The artwork in the game is of that same gothic fabric the music seems to be made of. It is a delight to watch and listen as the weaving of the two set the characters and the scenes into a universe that seems fundamentally absurd and yet in some ways plausible. There are some nice visual indicators that eventually make sense only after coming back to a location the 2nd or 3rd time and some that while unresolved seem completely baffling. Even though the same locations are used and reiterated on in each plague, the scenery evolves and subtle changes are made that tell a visual story of the impact each plague has on the island.
One thing I will mention regarding gameplay is that the inventory system and item management is the same as previous games and it works very well. Tap an item in the inventory to highlight it and use it on the next thing you tap outside the inventory. Not exactly groundbreaking, but its a good way to implement a non-intrusive item management into a stripped down puzzle interface. A negative thing I noticed is that there were a few instances where simple trial and error carried me through some of the puzzles rather than having an underlying logic that I could discern.
As one would expect of a gamebook, Paradise does not consume large amounts of processing power and sits at a lean 108MB on my iPhone 6+. Battery drain did not increase after having the app running on my phone for several hours and you should really not see any type of additional battery loss by running this game that wouldn’t be consistent with a small to midrange sized game.

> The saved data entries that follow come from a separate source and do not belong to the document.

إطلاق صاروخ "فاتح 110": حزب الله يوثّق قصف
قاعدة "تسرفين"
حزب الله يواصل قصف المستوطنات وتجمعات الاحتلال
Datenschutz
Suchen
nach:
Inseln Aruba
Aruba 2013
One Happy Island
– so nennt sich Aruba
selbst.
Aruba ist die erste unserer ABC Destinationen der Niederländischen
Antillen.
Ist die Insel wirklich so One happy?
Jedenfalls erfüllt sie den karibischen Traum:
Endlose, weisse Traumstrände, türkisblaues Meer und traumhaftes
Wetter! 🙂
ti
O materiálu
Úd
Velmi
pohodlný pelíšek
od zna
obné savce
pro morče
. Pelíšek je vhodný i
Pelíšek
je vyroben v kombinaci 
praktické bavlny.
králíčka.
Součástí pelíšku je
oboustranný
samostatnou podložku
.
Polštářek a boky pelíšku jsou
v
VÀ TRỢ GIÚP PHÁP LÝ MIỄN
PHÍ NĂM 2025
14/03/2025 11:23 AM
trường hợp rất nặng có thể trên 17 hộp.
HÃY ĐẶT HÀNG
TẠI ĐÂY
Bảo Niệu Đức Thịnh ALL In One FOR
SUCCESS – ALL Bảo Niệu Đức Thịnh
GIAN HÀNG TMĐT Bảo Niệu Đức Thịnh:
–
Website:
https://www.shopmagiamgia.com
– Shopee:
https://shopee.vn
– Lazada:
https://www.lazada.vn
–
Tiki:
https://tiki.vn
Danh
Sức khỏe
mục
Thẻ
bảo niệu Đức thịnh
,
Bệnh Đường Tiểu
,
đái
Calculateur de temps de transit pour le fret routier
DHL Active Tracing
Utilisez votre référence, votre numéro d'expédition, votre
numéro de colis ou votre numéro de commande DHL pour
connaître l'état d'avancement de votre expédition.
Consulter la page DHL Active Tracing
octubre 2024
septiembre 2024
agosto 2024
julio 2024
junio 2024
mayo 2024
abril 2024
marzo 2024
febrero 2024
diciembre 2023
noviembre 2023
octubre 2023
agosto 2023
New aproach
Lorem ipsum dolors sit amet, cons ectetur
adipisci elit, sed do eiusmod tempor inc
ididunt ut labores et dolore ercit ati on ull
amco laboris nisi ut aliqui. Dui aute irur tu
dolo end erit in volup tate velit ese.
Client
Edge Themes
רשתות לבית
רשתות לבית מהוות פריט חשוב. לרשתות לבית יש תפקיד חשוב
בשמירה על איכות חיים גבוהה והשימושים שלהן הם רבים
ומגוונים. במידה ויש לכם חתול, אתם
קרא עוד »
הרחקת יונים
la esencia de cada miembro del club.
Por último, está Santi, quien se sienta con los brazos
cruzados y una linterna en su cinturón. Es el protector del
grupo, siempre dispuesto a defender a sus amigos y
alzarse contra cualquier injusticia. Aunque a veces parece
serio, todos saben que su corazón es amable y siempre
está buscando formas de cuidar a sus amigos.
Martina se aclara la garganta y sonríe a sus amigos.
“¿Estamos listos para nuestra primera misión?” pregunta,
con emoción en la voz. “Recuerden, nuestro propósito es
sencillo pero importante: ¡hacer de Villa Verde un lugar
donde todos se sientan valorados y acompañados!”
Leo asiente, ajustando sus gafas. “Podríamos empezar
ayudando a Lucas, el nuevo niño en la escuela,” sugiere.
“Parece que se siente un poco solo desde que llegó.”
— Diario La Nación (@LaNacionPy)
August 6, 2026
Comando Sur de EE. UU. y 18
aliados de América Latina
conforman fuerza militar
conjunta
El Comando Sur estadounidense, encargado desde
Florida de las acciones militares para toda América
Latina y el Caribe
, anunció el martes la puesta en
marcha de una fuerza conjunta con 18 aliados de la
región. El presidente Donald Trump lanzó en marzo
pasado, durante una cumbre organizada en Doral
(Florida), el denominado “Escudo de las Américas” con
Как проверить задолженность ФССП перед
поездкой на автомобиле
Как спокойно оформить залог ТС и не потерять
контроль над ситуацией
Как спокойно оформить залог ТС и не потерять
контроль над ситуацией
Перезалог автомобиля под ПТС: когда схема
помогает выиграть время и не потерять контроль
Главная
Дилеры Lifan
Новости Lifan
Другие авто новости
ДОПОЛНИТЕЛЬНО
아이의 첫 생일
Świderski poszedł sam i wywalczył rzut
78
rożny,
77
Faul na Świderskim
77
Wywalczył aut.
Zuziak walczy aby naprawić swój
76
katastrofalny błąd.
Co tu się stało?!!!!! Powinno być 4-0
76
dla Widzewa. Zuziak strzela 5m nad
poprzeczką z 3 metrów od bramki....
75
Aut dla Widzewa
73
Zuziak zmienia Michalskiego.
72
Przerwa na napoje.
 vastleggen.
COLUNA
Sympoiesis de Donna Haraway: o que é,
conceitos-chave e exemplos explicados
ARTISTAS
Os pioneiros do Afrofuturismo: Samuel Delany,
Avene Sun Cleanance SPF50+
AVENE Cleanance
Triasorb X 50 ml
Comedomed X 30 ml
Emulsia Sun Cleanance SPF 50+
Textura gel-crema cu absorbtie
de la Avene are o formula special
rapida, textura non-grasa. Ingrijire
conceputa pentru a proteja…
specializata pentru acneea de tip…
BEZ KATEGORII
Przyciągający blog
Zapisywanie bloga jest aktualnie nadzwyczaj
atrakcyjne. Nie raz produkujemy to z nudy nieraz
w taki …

Paradise stands as a solid stardard bearer for the Rusty Lake brand. As a stand alone installment, this is as good a place as any to get into the narrative feel and personality behind these games. For veterans of this series of games you will find nods and small connections to the predecessors of Paradise. If you are looking for a dark story with some themes of rituals, biblical plagues, family secrets and a few highlights of puzzle gameplay, you are going to fit right in with what this game offers. While I wouldn’t reccommend for very young children I was able to play this game in front of my gradeschool aged kids with a few caveats and explanations of certain events. It’s a great addition to the Rusty Lake cult series of strangeness and worthy of a few bucks for the avid gamebook enthusiast!